I’d moved out here in the late 1970s to go to Otis-Parsons, so it was pretty serendipitous that I got the job at Donghia almost simultaneously. Not only was I learning the trade technically in school, I was learning about it with experience on site. I realized it was my calling—I’m really fortunate. It was a fabulous place to start. He was a huge name in the industry and I got the privilege of working with him and learning his thoughts about furniture and the way things should be scaled and executed. He was a tailor, so he looked at everything with a tailor’s eye.
Where do you derive your design inspiration? Travel is a big inspiration for me. We’ve been to Istanbul, Italy, Argentina, and Hawaii in the last few years. The colors and shapes of Istanbul, the gorgeous silhouettes and graphics—it’s so modern. It was all so incredible that I came home and designed a whole series of tiles and mosaics!

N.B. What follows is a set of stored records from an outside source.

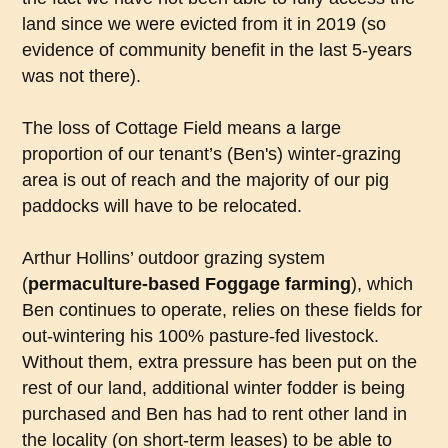
land since we were evicted from it in 2019 (so
evidence of community benefit in the last 5-years
was not there).
The loss of Cottage Field means a large
proportion of our tenant’s (Ben's) winter-grazing
area is out of reach and the majority of our pig
paddocks will have to be relocated.
Arthur Hollins’ outdoor grazing system
(
permaculture-based
Foggage
farming
), which
Ben continues to operate, relies on these fields for
out-wintering his 100% pasture-fed livestock.
Without them, extra pressure has been put on the
rest of our land, additional winter fodder is being
purchased and Ben has had to rent other land in
the locality (on short-term leases) to be able to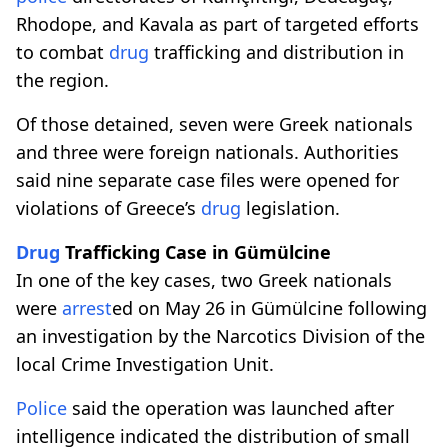
Rhodope, and Kavala as part of targeted efforts
to combat
drug
trafficking and distribution in
the region.
Of those detained, seven were Greek nationals
and three were foreign nationals. Authorities
said nine separate case files were opened for
violations of Greece’s
drug
legislation.
Drug
Trafficking Case in Gümülcine
In one of the key cases, two Greek nationals
were
arrest
ed on May 26 in Gümülcine following
an investigation by the Narcotics Division of the
local Crime Investigation Unit.
Police
said the operation was launched after
intelligence indicated the distribution of small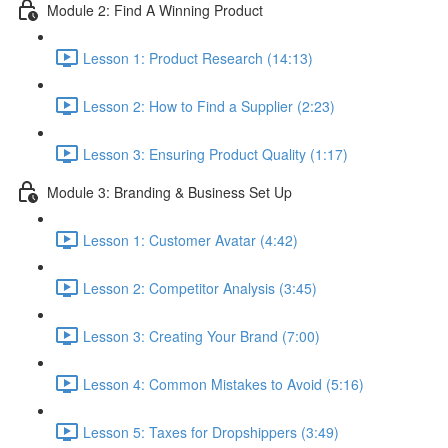
Module 2: Find A Winning Product
Lesson 1: Product Research (14:13)
Lesson 2: How to Find a Supplier (2:23)
Lesson 3: Ensuring Product Quality (1:17)
Module 3: Branding & Business Set Up
Lesson 1: Customer Avatar (4:42)
Lesson 2: Competitor Analysis (3:45)
Lesson 3: Creating Your Brand (7:00)
Lesson 4: Common Mistakes to Avoid (5:16)
Lesson 5: Taxes for Dropshippers (3:49)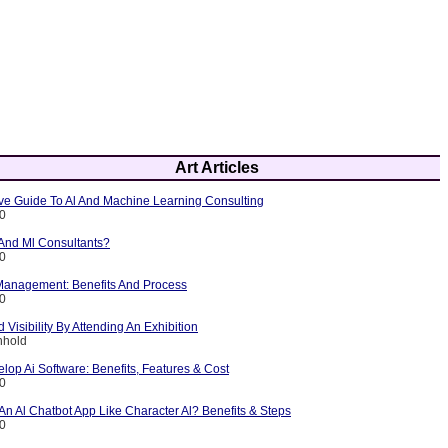
Art Articles
e Guide To Al And Machine Learning Consulting
10
 And Ml Consultants?
10
 Management: Benefits And Process
10
 Visibility By Attending An Exhibition
nhold
lop Ai Software: Benefits, Features & Cost
10
n Al Chatbot App Like Character Al? Benefits & Steps
10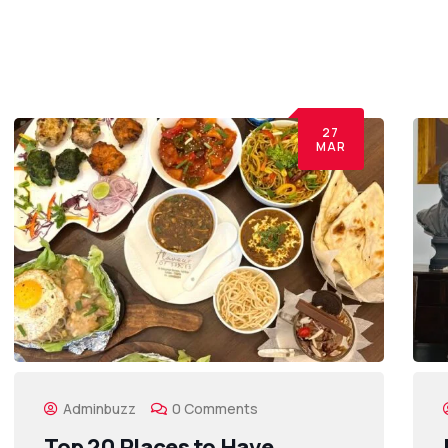
27
MAR
Adminbuzz
0 Comments
Top 20 Places to Have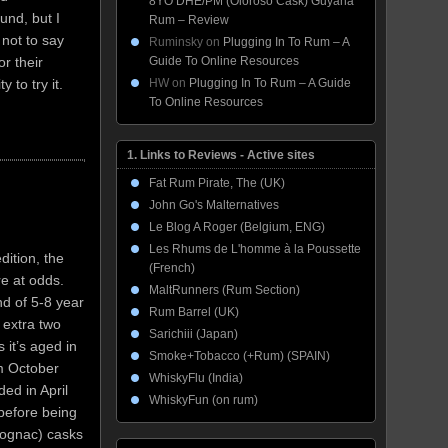
8YO DHE/PM (Oloroso Cask) Guyana
und, but I
Rum – Review
 not to say
Ruminsky
on
Plugging In To Rum – A
Guide To Online Resources
or their
HW
on
Plugging In To Rum – A Guide
 to try it.
To Online Resources
1. Links to Reviews - Active sites
Fat Rum Pirate, The (UK)
John Go's Malternatives
Le Blog A Roger (Belgium, ENG)
Les Rhums de L'homme à la Poussette
dition, the
(French)
re at odds.
MaltRunners (Rum Section)
d of 5-8 year
Rum Barrel (UK)
 extra two
Sarichiii (Japan)
 it’s aged in
Smoke+Tobacco (+Rum) (SPAIN)
m October
WhiskyFlu (India)
ed in April
WhiskyFun (on rum)
 before being
cognac) casks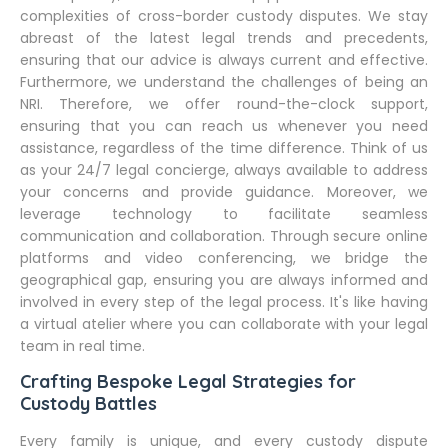
complexities of cross-border custody disputes. We stay
abreast of the latest legal trends and precedents,
ensuring that our advice is always current and effective.
Furthermore, we understand the challenges of being an
NRI. Therefore, we offer round-the-clock support,
ensuring that you can reach us whenever you need
assistance, regardless of the time difference. Think of us
as your 24/7 legal concierge, always available to address
your concerns and provide guidance. Moreover, we
leverage technology to facilitate seamless
communication and collaboration. Through secure online
platforms and video conferencing, we bridge the
geographical gap, ensuring you are always informed and
involved in every step of the legal process. It's like having
a virtual atelier where you can collaborate with your legal
team in real time.
Crafting Bespoke Legal Strategies for
Custody Battles
Every family is unique, and every custody dispute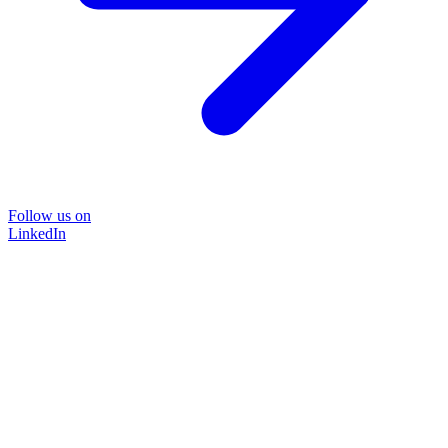
Follow us on
LinkedIn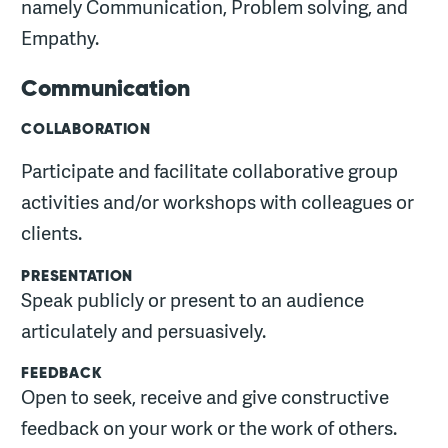
namely Communication, Problem solving, and
Empathy.
Communication
COLLABORATION
Participate and facilitate collaborative group
activities and/or workshops with colleagues or
clients.
PRESENTATION
Speak publicly or present to an audience
articulately and persuasively.
FEEDBACK
Open to seek, receive and give constructive
feedback on your work or the work of others.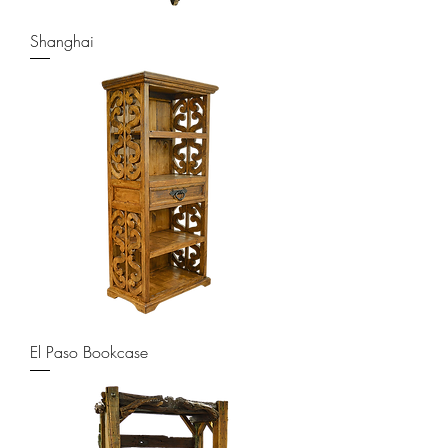
Shanghai
El Paso Bookcase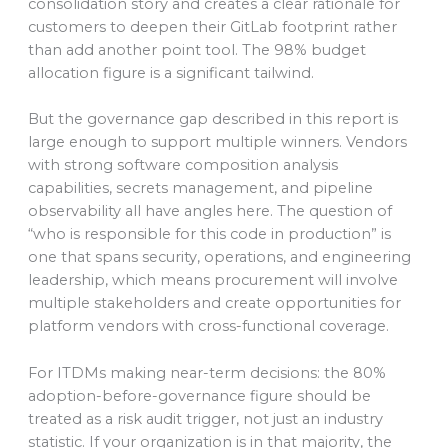
consolidation story and creates a clear rationale for
customers to deepen their GitLab footprint rather
than add another point tool. The 98% budget
allocation figure is a significant tailwind.
But the governance gap described in this report is
large enough to support multiple winners. Vendors
with strong software composition analysis
capabilities, secrets management, and pipeline
observability all have angles here. The question of
“who is responsible for this code in production” is
one that spans security, operations, and engineering
leadership, which means procurement will involve
multiple stakeholders and create opportunities for
platform vendors with cross-functional coverage.
For ITDMs making near-term decisions: the 80%
adoption-before-governance figure should be
treated as a risk audit trigger, not just an industry
statistic. If your organization is in that majority, the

It will be my new collection for Walker Zanger. But I’m also inspired by automotive design—being from Detroit, it’s part of my history. I’m inspired by the lines and profiles of automobile design and how it translates to interior design. The way I outfit a piece of furniture with hardware is reminiscent of door handles on a vintage Bentley.
If you could reside on a Hollywood movie set from any era, what would it be? That’s an easy one—The Fountainhead, 1949, with Patricia Neal and Gary Cooper. It has the most incredible modernist sets. That New York apartment would be the ultimate for me.
What do your clients like best about working with you? I think my clients respond to the products that I show them because they feel it’s an assemblage of ideas rather than something that’s cookie cutter. They like that I’m a bit eclectic. Most clients that gravitate to me like that there are pieces drawn in from different eras, yet we put them together in a way that’s cohesive. And I think they like the fact that I research things; I’m not just a shopper for them. This is a fun job. I’m easy to work with.
What takes a kitchen or bath from ordinary to extraordinary? For a kitchen, I would say it’s a richness of materials. I’m turned off by sterile kitchens; I like a bit of warmth –wood in combination with hard surfaces like marble. And you can have state-of-the-art appliances but putting a toaster on the counter that reminds you of good industrial design is grounding. It’s a beautiful, practical and humbling aspect of living. What takes a bathroom to extraordinary is a free standing tub. It’s what everybody dreams of—a big foamy bathtub in the middle of the room. A free standing tub just takes any space up about ten notches.